If I submit code to ReactOS that was trained on leaked Microsoft Windows code, what are the legal implications?
None. There is a good chance that leaked MS code found its way into training data, anyway.
I am not sure how you arrived at “none” from your second sentence. The second sentence is exactly my point.
Alternatively then, can I just use the Microsoft source code and claim that I got it from AI? That seems to be your point here.
No. If it’s a copy, then it falls under copyright regardless of how the copy is made. The question wasn’t about copying, though.
Be aware that copyright only covers the creative elements; ie things that other people would do differently. It also doesn’t cover ideas, methods, and the like. It also doesn’t cover very short or obvious creations. So, copyright on code comes from UI design, comments, names, even the ordering of lines, functions, splitting the code into files, using shorthand or not, and so on. Snippets and even short functions are typically not copyrightable. If you have some short program that anyone would write that way, then that’s not copyrightable, beyond comments and maybe names.
Have you used AI to code? You don’t say “hey, write this file” and then commit it as “AI Bot 123 aibot@company.com”.
You start writing a method and get auto-completes that are sometimes helpful. Or you ask the bot to write out an algorithm. Or to copy something and modify it 30 times.
You’re not exactly keeping track of everything the bots did.
yeah, that’s… one of the points in the article
I’ll admit I skimmed most of that train wreak of an article - I think it’s pretty generous saying that it had a point. It’s mostly recounts of people complaining about AI. But if they hid something in there about it being remarkably useful in cases but not writing entire applications or features then I guess I’m on board?
Well, sometimes I think the web is flooded with advertising an spam praising AI. For these companies, it makes perfect sense because billions of dollars has been spent at these companies and they are trying to cash in before the tides might turn.
But do you know what is puzzling (and you do have a point here)? Many posts that defend AI do not engage in logical argumentation but they argue beside the point, appeal to emotions or short-circuited argumentation that “new” always equals “better”, or claiming that AI is useful for coding as long as the code is not complex (compare that to the objection that mathematics is simple as long it is not complex, which is a red herring and a laughable argument). So, many thanks for you pointing out the above points and giving in few words a bunch of examples which underline that one has to think carefully about this topic!
The problem is that you really only see two sorts of articles.
AI is going to replace developers in 5 years!
AI sucks because it makes mistakes!
I actually see a lot more of the latter response on social media to the point where I’m developing a visceral response to the phrase “AI slop”.

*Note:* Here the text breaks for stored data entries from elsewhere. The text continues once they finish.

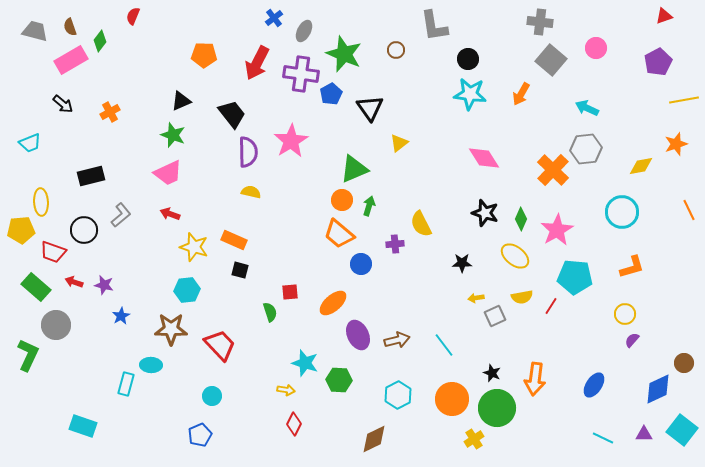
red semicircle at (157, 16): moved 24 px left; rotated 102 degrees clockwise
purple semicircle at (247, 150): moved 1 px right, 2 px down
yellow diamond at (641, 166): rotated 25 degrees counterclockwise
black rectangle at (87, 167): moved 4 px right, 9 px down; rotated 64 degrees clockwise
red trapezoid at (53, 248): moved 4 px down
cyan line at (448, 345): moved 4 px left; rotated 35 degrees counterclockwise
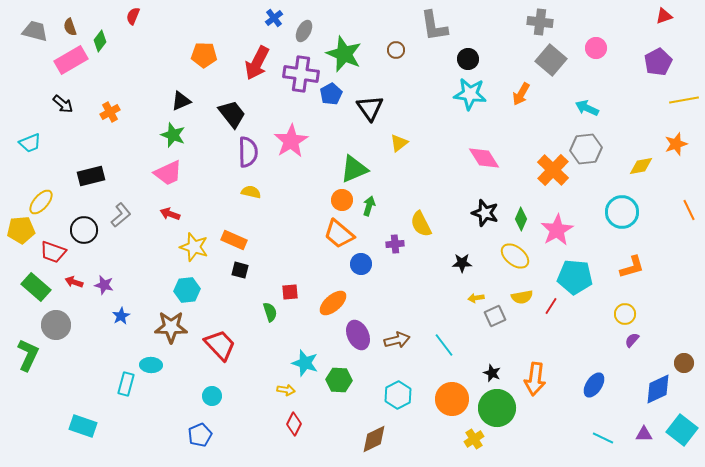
yellow ellipse at (41, 202): rotated 44 degrees clockwise
brown star at (171, 329): moved 2 px up
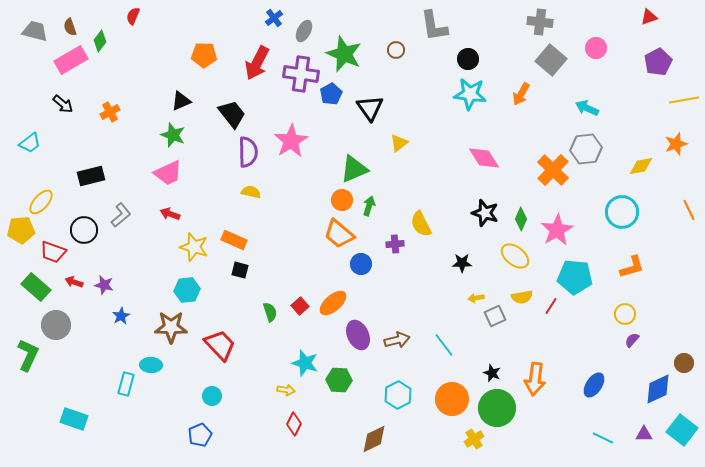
red triangle at (664, 16): moved 15 px left, 1 px down
cyan trapezoid at (30, 143): rotated 15 degrees counterclockwise
red square at (290, 292): moved 10 px right, 14 px down; rotated 36 degrees counterclockwise
cyan rectangle at (83, 426): moved 9 px left, 7 px up
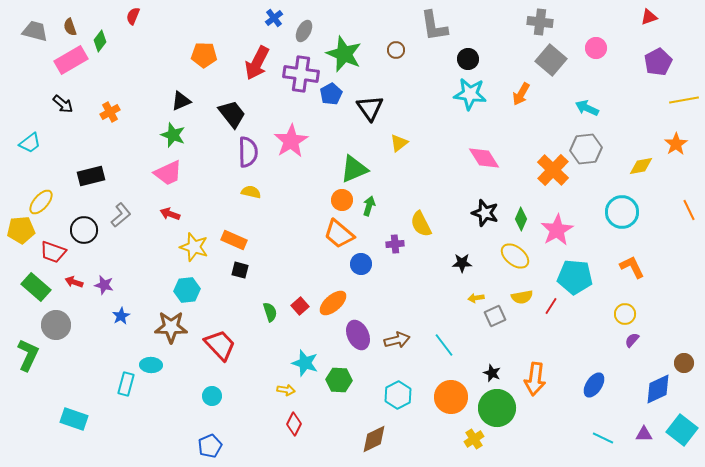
orange star at (676, 144): rotated 15 degrees counterclockwise
orange L-shape at (632, 267): rotated 100 degrees counterclockwise
orange circle at (452, 399): moved 1 px left, 2 px up
blue pentagon at (200, 435): moved 10 px right, 11 px down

Both stances are patently ridiculous though. AI cannot replace developers and it doesn’t need to be perfect to be useful. It turns out that it is a remarkably useful tool if you understand its limitations and use it in a reasonable way.
it’s a car that only explodes once in a blue moon!
No, it’s a car that breaks down once you go faster than 60km/h. It’s extremely useful if you know what you’re doing and use it only for tasks that it’s good at.
if that’s the analogy yoou want, make it 20 kmh
I used it only as last resort. I verify it before using it. I only had used it for like .11% of my project. I would not recommend AI.
My dude, I very code other humans write. Do you think I’m not verifying code written by AI?
I highly recommend using AI. It’s much better than a Google search for most things.